=== Assignment ===
The job is to find each line of the records below that includes the word "الهواء" and copy it.

=== Available data ===
+ + + +

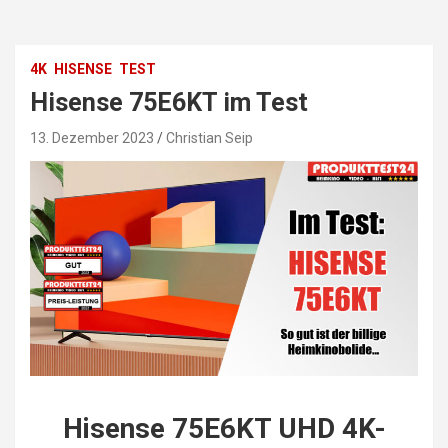
4K
HISENSE
TEST
Hisense 75E6KT im Test
13. Dezember 2023
Christian Seip
Hisense 75E6KT UHD 4K-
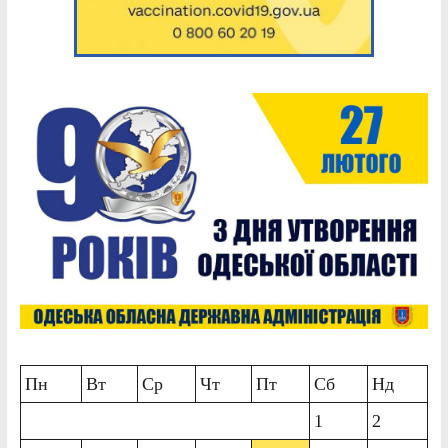
Пн
Вт
Ср
Чт
Пт
Сб
Нд
1
2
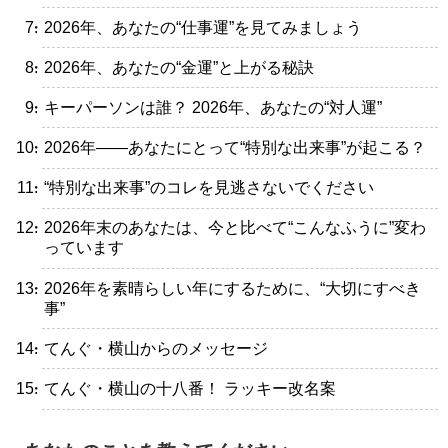
・2026年、あなたの“仕事運”を見てみましょう
・2026年、あなたの“金運”と上がる秘訣
・キーパーソンは誰？ 2026年、あなたの“対人運”
・2026年――あなたにとって“特別な出来事”が起こる？
・“特別な出来事”のコレを見逃さないでください
・2026年末のあなたは、今と比べて“こんなふうに”変わ
っています
・2026年を素晴らしい年にするために、“大切にすべき
事”
・てんぐ・横山からのメッセージ
・てんぐ・横山の十八番！ ラッキー改名案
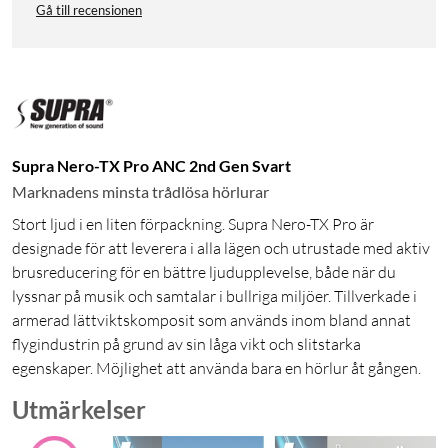
Gå till recensionen
Supra Nero-TX Pro ANC 2nd Gen Svart
Marknadens minsta trådlösa hörlurar
Stort ljud i en liten förpackning. Supra Nero-TX Pro är
designade för att leverera i alla lägen och utrustade med aktiv
brusreducering för en bättre ljudupplevelse, både när du
lyssnar på musik och samtalar i bullriga miljöer. Tillverkade i
armerad lättviktskomposit som används inom bland annat
flygindustrin på grund av sin låga vikt och slitstarka
egenskaper. Möjlighet att använda bara en hörlur åt gången.
Utmärkelser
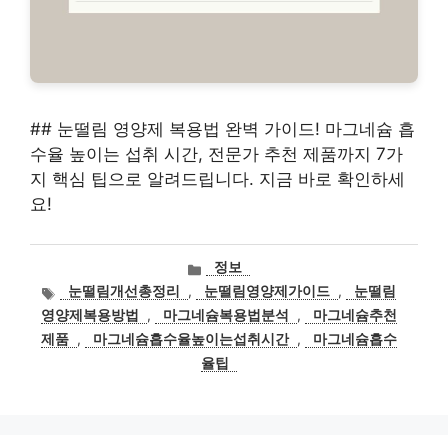
## 눈떨림 영양제 복용법 완벽 가이드! 마그네슘 흡
수율 높이는 섭취 시간, 전문가 추천 제품까지 7가
지 핵심 팁으로 알려드립니다. 지금 바로 확인하세
요!
카
정보
테
태
눈떨림개선총정리
,
눈떨림영양제가이드
,
눈떨림
고
그
영양제복용방법
,
마그네슘복용법분석
,
마그네슘추천
리
제품
,
마그네슘흡수율높이는섭취시간
,
마그네슘흡수
율팁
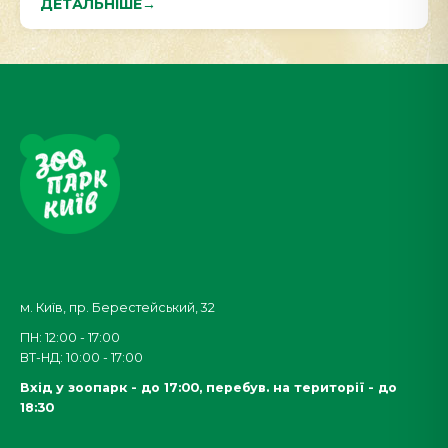
ДЕТАЛЬНІШЕ
→
м. Київ, пр. Берестейський, 32
ПН: 12:00 - 17:00
ВТ-НД: 10:00 - 17:00
Вхід у зоопарк - до 17:00,
перебув. на території - до
18:30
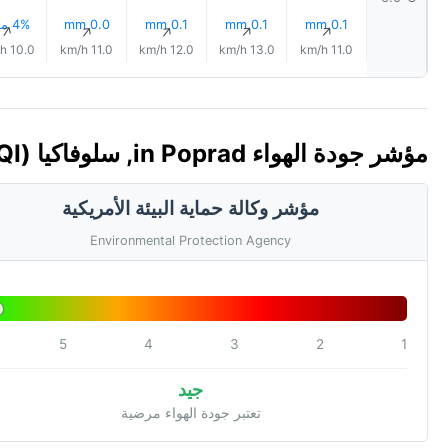
0.1 mm
0.1 mm
0.1 mm
0.0 mm
4% مطر
↑
↑
↑
↑
↑
10.0 km/h
11.0 km/h
12.0 km/h
13.0 km/h
11.0 km/h
مؤشر جودة الهواء in Poprad, سلوفاكيا 🇸🇰 (AQI)
مؤشر وكالة حماية البيئة الأمريكية
Environmental Protection Agency
5
4
3
2
1
جيد
تعتبر جودة الهواء مرضية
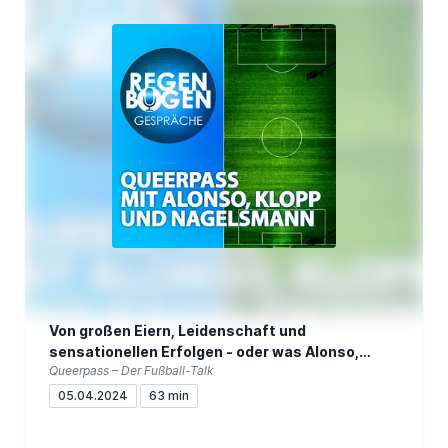
Von großen Eiern, Leidenschaft und
sensationellen Erfolgen - oder was Alonso,
Queerpass – Der Fußball-Talk
Klopp und Nagelsmann verbindet
05.04.2024
63 min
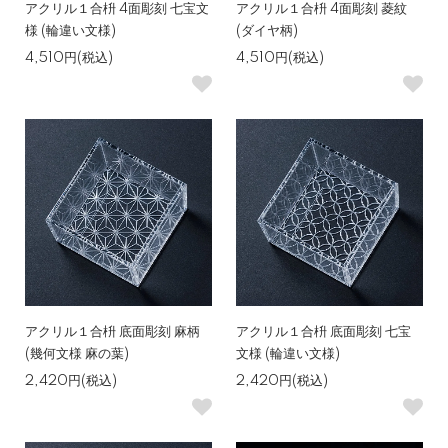
アクリル１合枡 4面彫刻 七宝文
アクリル１合枡 4面彫刻 菱紋
様 (輪違い文様)
(ダイヤ柄)
4,510円(税込)
4,510円(税込)
アクリル１合枡 底面彫刻 麻柄
アクリル１合枡 底面彫刻 七宝
(幾何文様 麻の葉)
文様 (輪違い文様)
2,420円(税込)
2,420円(税込)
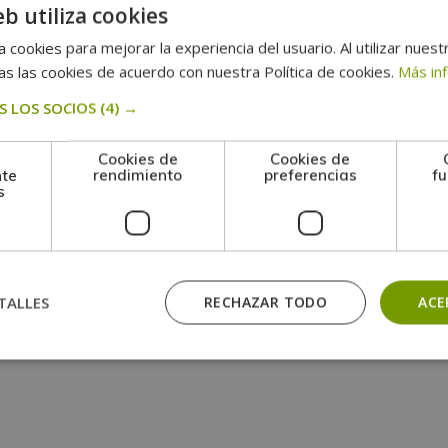
¿Cuáles son los beneficios de la
eb utiliza cookies
homeopatía?
 cookies para mejorar la experiencia del usuario. Al utilizar nuest
s las cookies de acuerdo con nuestra Política de cookies.
Más in
Ver más
 LOS SOCIOS
(4) →
Cookies de
Cookies de
nte
rendimiento
preferencias
fu
s
TALLES
RECHAZAR TODO
ACE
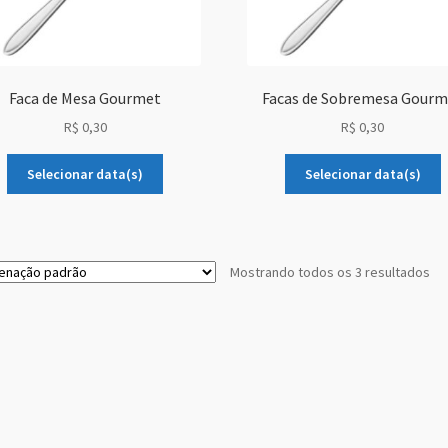
Faca de Mesa Gourmet
Facas de Sobremesa Gourm
R$
0,30
R$
0,30
Selecionar data(s)
Selecionar data(s)
Mostrando todos os 3 resultados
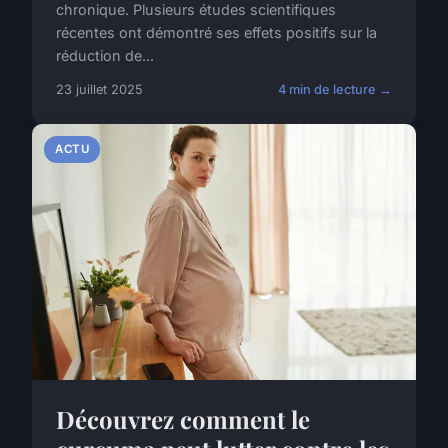
chronique. Plusieurs études scientifiques
récentes ont démontré ses effets positifs sur la
réduction de...
23 juillet 2025
4 min de lecture →
ACTU
Découvrez comment le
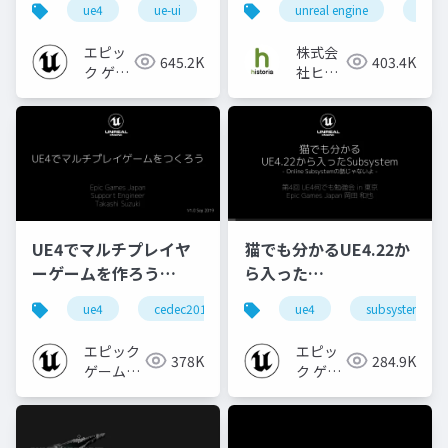
ue4
ue-ui
ue-optimize
unreal engine
ue4
CONFERENCE '20】
紹介 - DataAsset,
Subsystem,
エピッ
株式会
645.2K
403.4K
GameplayAbility編 -
ク ゲー
社ヒス
ムズ ジ
トリア
ャパン
UE4でマルチプレイヤ
猫でも分かるUE4.22か
ーゲームを作ろう
ら入った
【CEDEC 2019】
Subsystem【第4回
ue4
cedec2019
ue-network
ue4
subsystem
ue-bp
UE4何でも勉強会 in 東
京 2020】
エピック
エピッ
378K
284.9K
ゲームズ
ク ゲー
ジャパン
ムズ ジ
ャパン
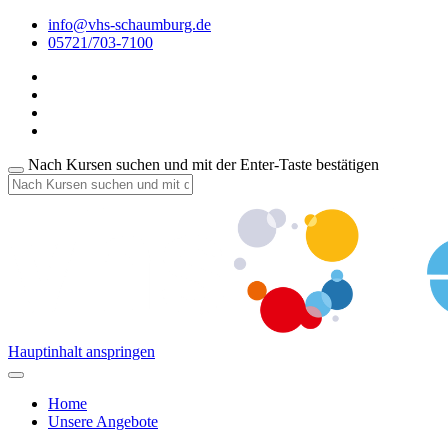
info@vhs-schaumburg.de
05721/703-7100
Nach Kursen suchen und mit der Enter-Taste bestätigen
Hauptinhalt anspringen
Home
Unsere Angebote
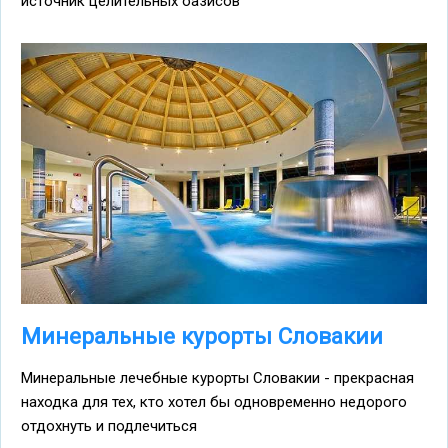
источник целительных оазисов
Минеральные курорты Словакии
Минеральные лечебные курорты Словакии - прекрасная
находка для тех, кто хотел бы одновременно недорого
отдохнуть и подлечиться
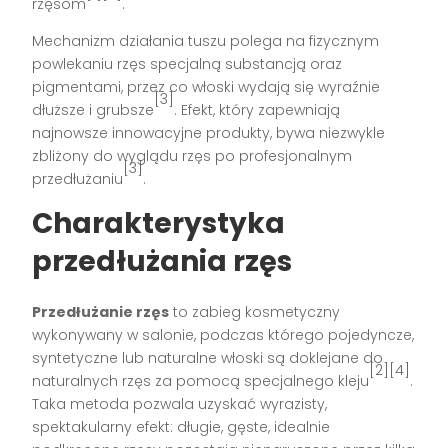
rzęsom
.
Mechanizm działania tuszu polega na fizycznym
powlekaniu rzęs specjalną substancją oraz
pigmentami, przez co włoski wydają się wyraźnie
[3]
dłuższe i grubsze
. Efekt, który zapewniają
najnowsze innowacyjne produkty, bywa niezwykle
zbliżony do wyglądu rzęs po profesjonalnym
[3]
przedłużaniu
.
Charakterystyka
przedłużania rzęs
Przedłużanie rzęs
to zabieg kosmetyczny
wykonywany w salonie, podczas którego pojedyncze,
syntetyczne lub naturalne włoski są doklejane do
[2][4]
naturalnych rzęs za pomocą specjalnego kleju
.
Taka metoda pozwala uzyskać wyrazisty,
spektakularny efekt: długie, gęste, idealnie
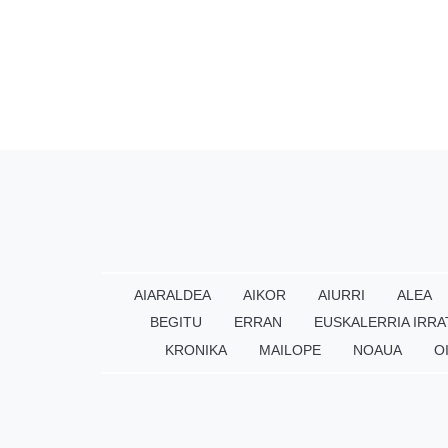
AIARALDEA
AIKOR
AIURRI
ALEA
BEGITU
ERRAN
EUSKALERRIA IRRA
KRONIKA
MAILOPE
NOAUA
O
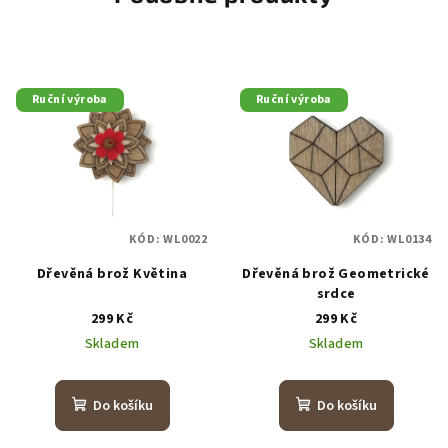
Ruční výroba
Ruční výroba
KÓD:
WL0022
KÓD:
WL0134
Dřevěná brož Květina
Dřevěná brož Geometrické
srdce
299 Kč
299 Kč
Skladem
Skladem
Do košíku
Do košíku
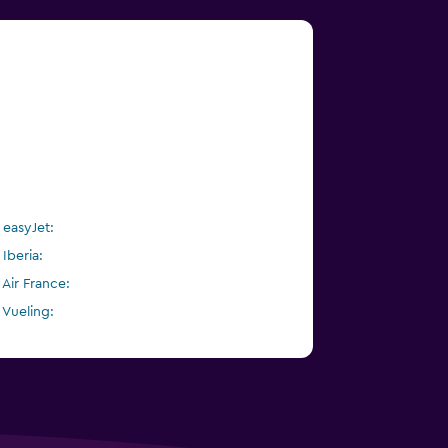
i easyJet:
 Iberia:
 Air France:
i Vueling:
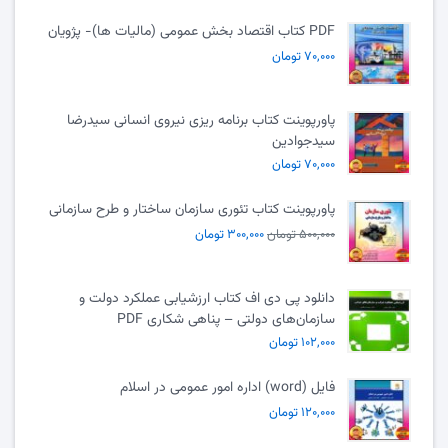
PDF کتاب اقتصاد بخش عمومی (مالیات ها)- پژویان
۷۰,۰۰۰ تومان
پاورپوینت کتاب برنامه ریزی نیروی انسانی سیدرضا
سیدجوادین
۷۰,۰۰۰ تومان
پاورپوینت کتاب تئوری سازمان ساختار و طرح سازمانی
۵۰۰,۰۰۰ تومان
۳۰۰,۰۰۰ تومان
دانلود پی دی اف کتاب ارزشیابی عملکرد دولت و
سازمان‌های دولتی – پناهی شکاری PDF
۱۰۲,۰۰۰ تومان
فایل (word) اداره امور عمومی در اسلام
۱۲۰,۰۰۰ تومان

+ + + +

=== Solution to this problem ===
مؤشر جودة الهواء in Poprad, سلوفاكيا 🇸🇰 (AQI)
تعتبر جودة الهواء مرضية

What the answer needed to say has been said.